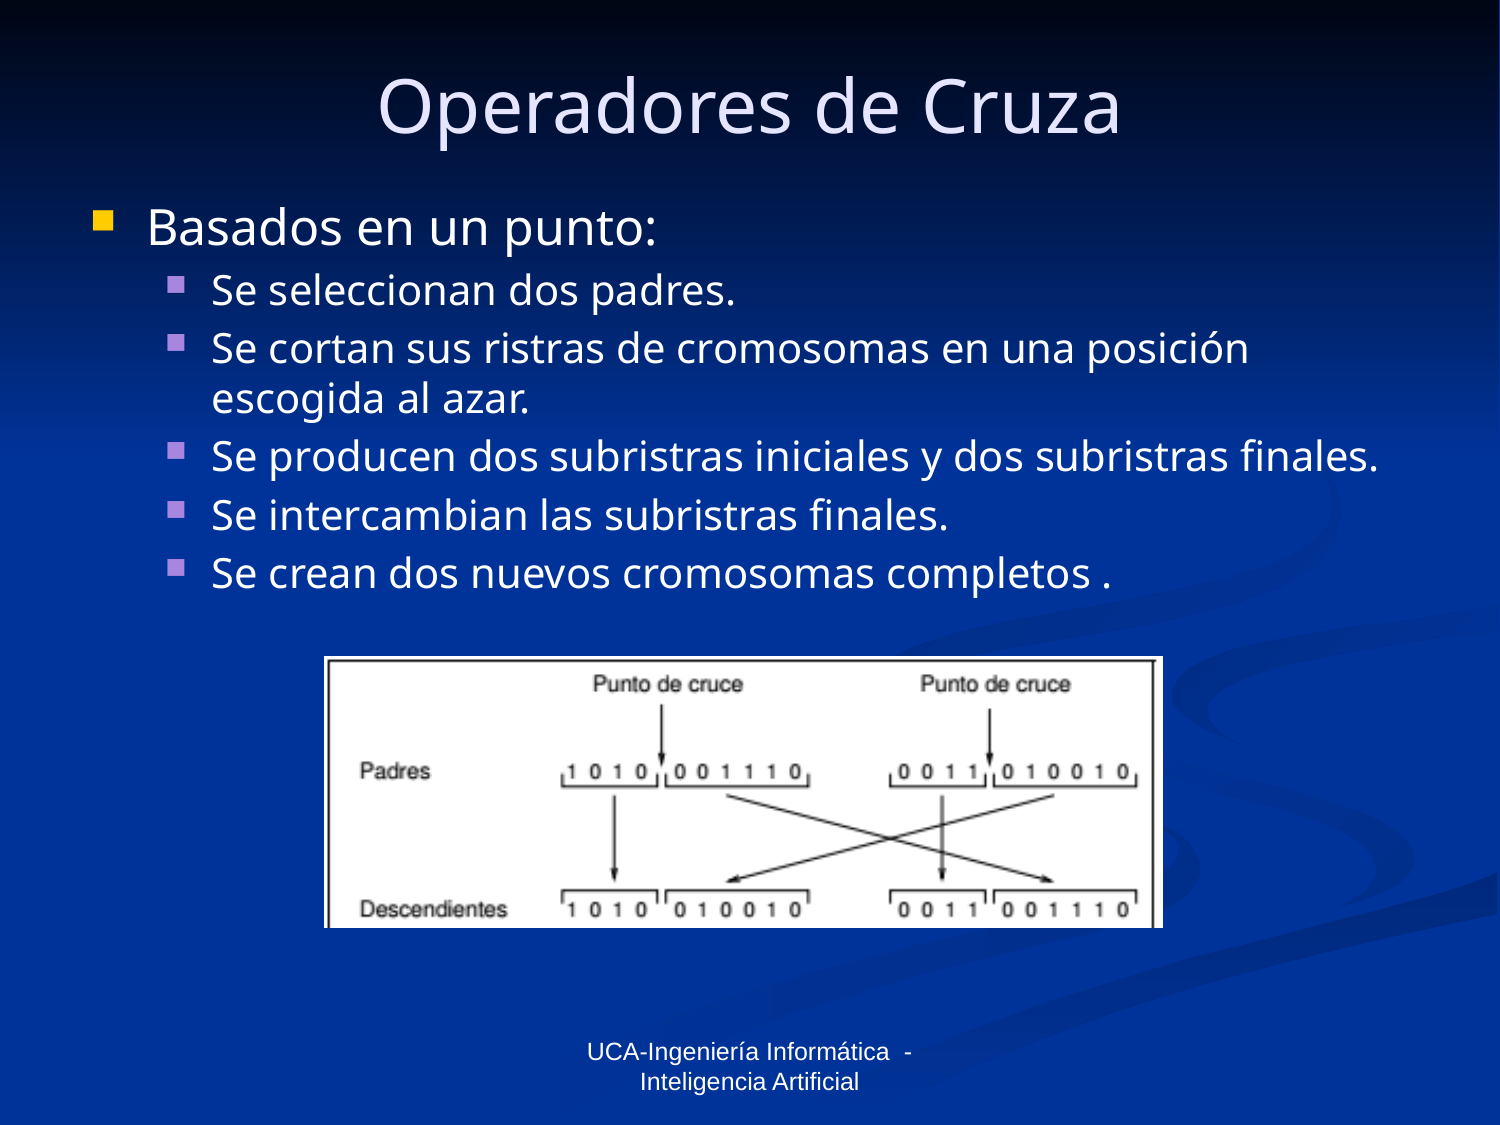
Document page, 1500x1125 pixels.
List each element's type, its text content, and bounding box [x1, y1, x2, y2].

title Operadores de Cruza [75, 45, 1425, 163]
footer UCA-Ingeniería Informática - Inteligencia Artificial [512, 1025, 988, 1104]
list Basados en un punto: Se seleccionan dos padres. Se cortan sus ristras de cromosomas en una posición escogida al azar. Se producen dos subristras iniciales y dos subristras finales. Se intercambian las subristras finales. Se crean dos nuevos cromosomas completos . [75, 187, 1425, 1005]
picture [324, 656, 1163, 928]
--*--
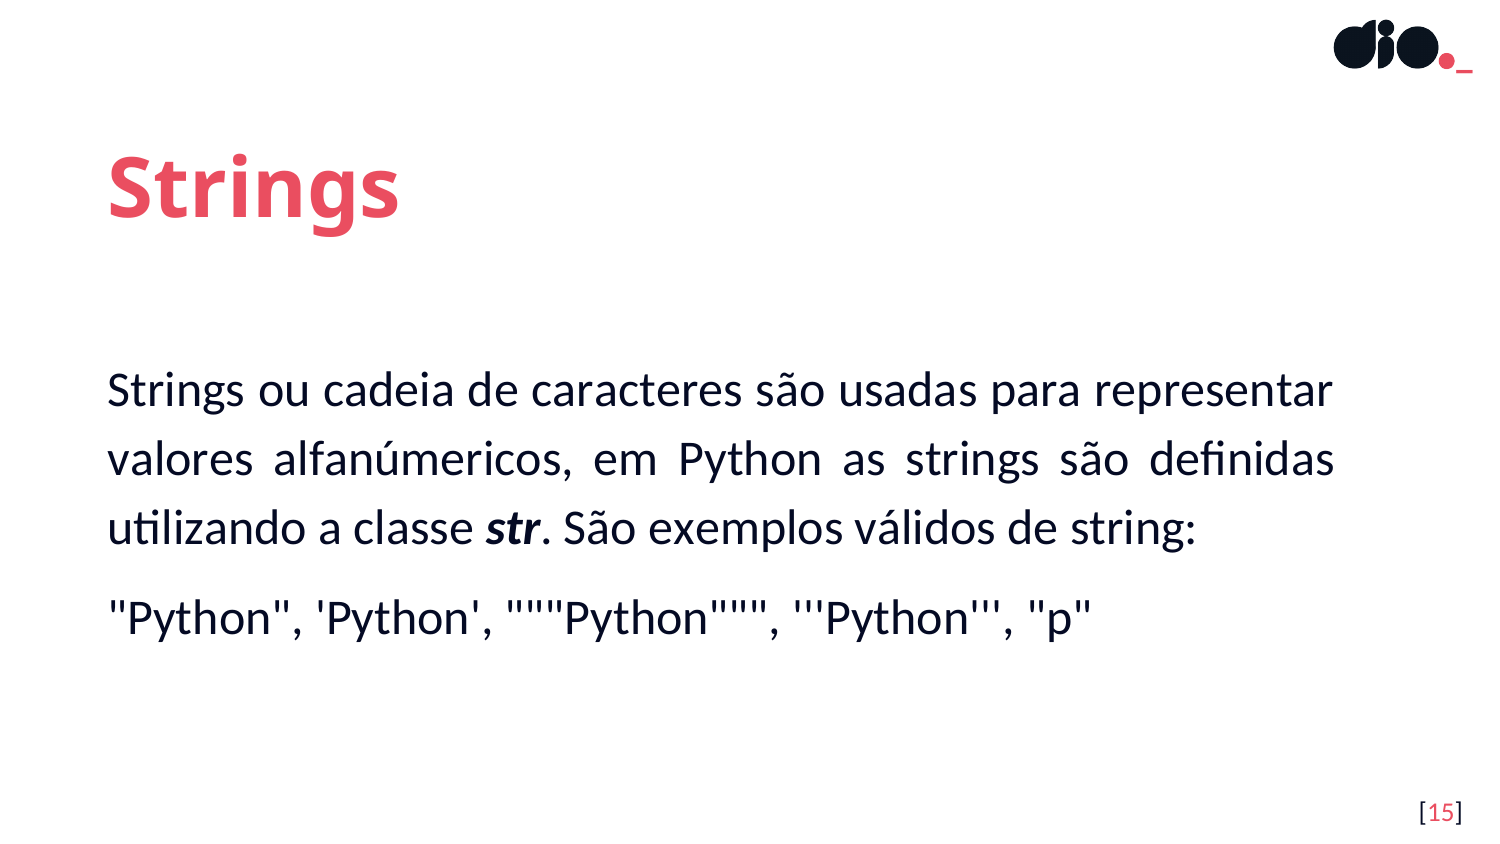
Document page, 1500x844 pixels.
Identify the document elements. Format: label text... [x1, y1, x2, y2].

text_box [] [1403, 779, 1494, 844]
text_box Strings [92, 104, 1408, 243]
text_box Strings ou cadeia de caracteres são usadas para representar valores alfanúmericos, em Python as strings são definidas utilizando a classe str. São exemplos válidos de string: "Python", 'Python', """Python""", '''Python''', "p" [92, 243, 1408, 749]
--*--
_AIM OF THE TASK_: Can you give again the listing lines starting at the one that contains "Document page, 1500x844 pixels." and ending at the one that contains "text_box Strings ou", both included, reproducing each precisely?

_FINAL RESULT_:
Document page, 1500x844 pixels.
Identify the document elements. Format: label text... [x1, y1, x2, y2].

text_box [] [1403, 779, 1494, 844]
text_box Strings [92, 104, 1408, 243]
text_box Strings ou cadeia de caracteres são usadas para representar valores alfanúmericos, em Python as strings são definidas utilizando a classe str. São exemplos válidos de string: "Python", 'Python', """Python""", '''Python''', "p" [92, 243, 1408, 749]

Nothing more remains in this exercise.